Researchers have been looking into the use of silicone oil to treat proliferative vitreoretinopathy (PVR), a complication of retinal detachment surgery that can lead to further detachment of the retina.
The National Eye Institute estimate that around 90 percent of treatments for retinal detachment are successful, although some people will need further treatment.
Sometimes, it is not possible to reattach the retina, and the person's vision will continue to deteriorate.
The patient's vision should return a few weeks after treatment. If the macula is involved in the detachment, the person's sight may never be as clear as it was before. The macula is the part of the eye that enables us to see what is straight in front of us.

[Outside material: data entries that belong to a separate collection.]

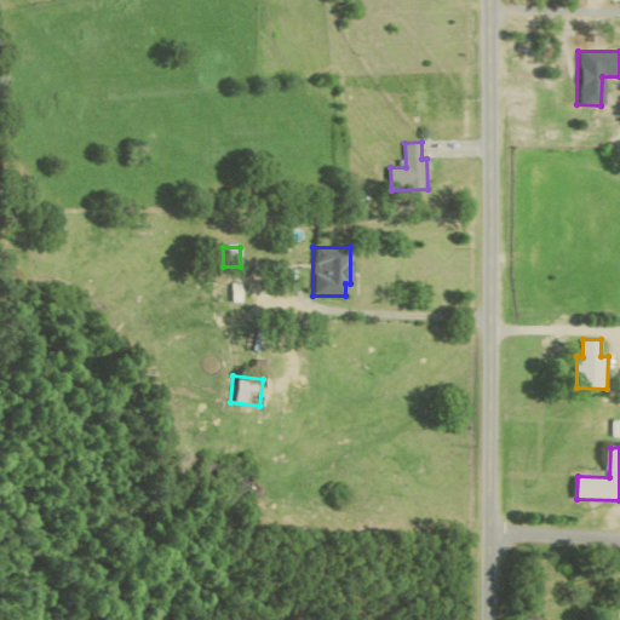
All buildings are outlined.
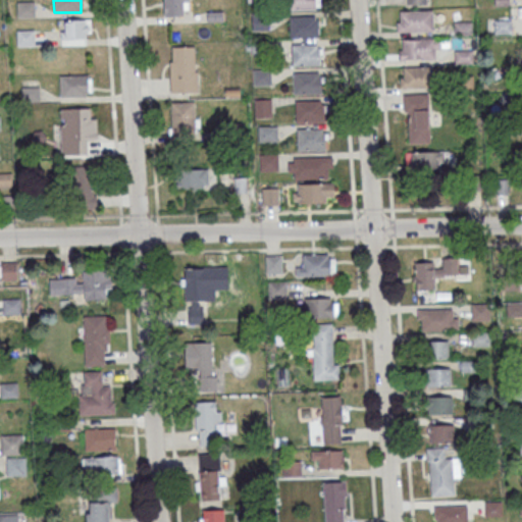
[(162,0),(163,15),(187,15),(187,0),(162,0)]
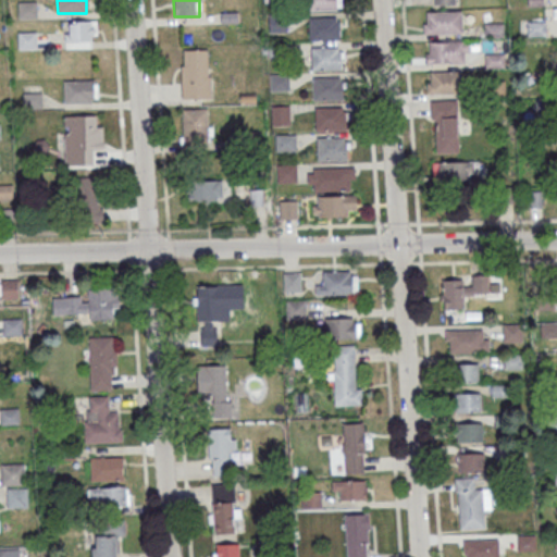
[(337,0),(305,0),(306,11),(338,11),(337,0)]
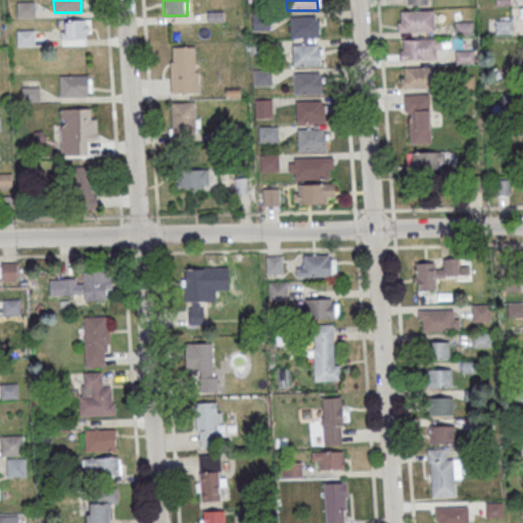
[(34,1),(16,1),(16,17),(34,17),(34,1)]
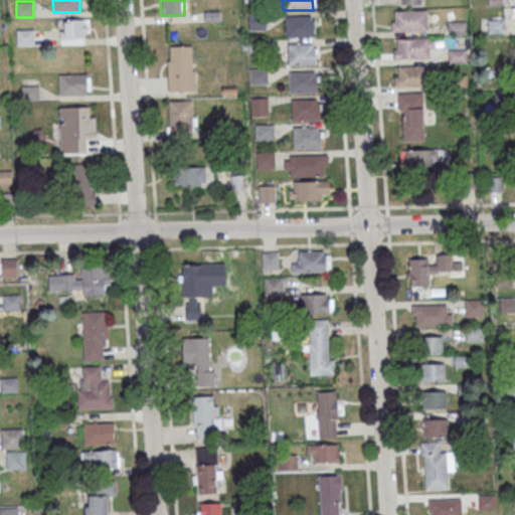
[(391,12),(391,33),(427,33),(427,12),(391,12)]
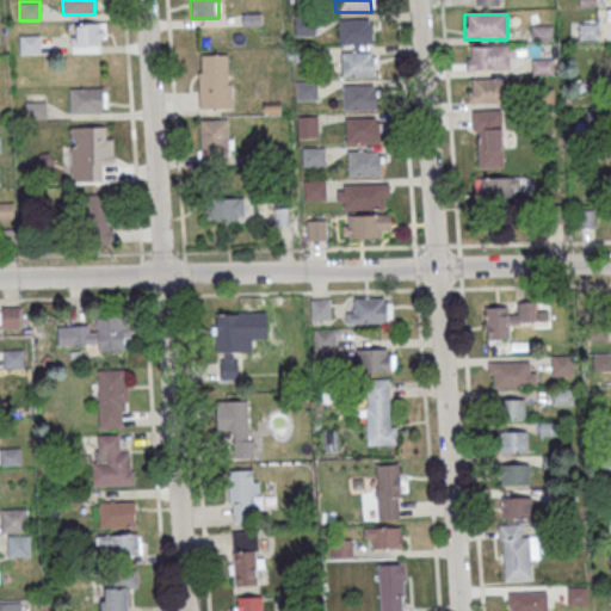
[(372,44),(372,19),(339,19),(339,44),(372,44)]
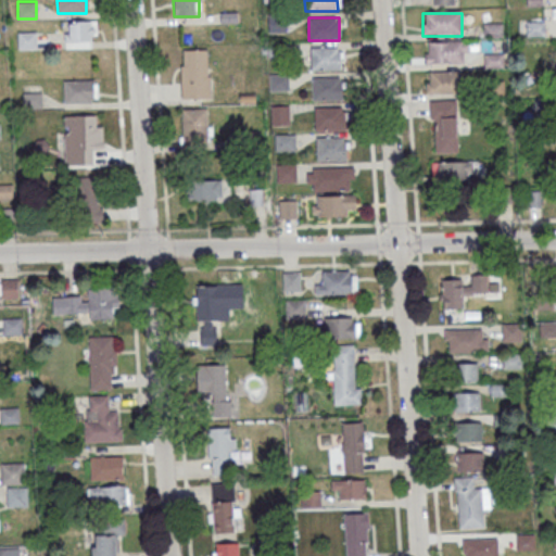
[(97,41),(97,21),(65,21),(65,41),(97,41)]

The cost of surgery for retinal detachment depends on the type of procedure. Research published in 2014 suggests that "treatment and prevention of RD are extremely cost effective compared with other treatment of other retinal disease, regardless of treatment modality."
The study, published in the journal Ophthalomology, balanced the cost of treatment against the benefits of good eyesight and quality of life.
Attending regular eyesight tests can help to reduce the risk of retinal detachment, as eye conditions such as this can sometimes be detected in the early stages.
Treatment options for a detached retina are all kinds of surgery, as described above.
If a doctor suspects retinal detachment, they will normally refer the patient to an eye specialist, or ophthalmologist, for a precise diagnosis.
Factors that may increase the risk of developing retinal detachment include:
- genetics, for example, if a close family relative has had retinal detachment
- middle and older age
- extreme nearsightedness
- previous cataract surgery, especially if it was complicated
- previous retinal detachment
- eye conditions, such as uveitis, degenerative myopia, lattice degeneration, and retinoschisis
- trauma, for example, a blow to the eye
- diabetes, especially if the diabetes is poorly controlled
Anyone with these risk factors should be aware of the possibility of a detached retina.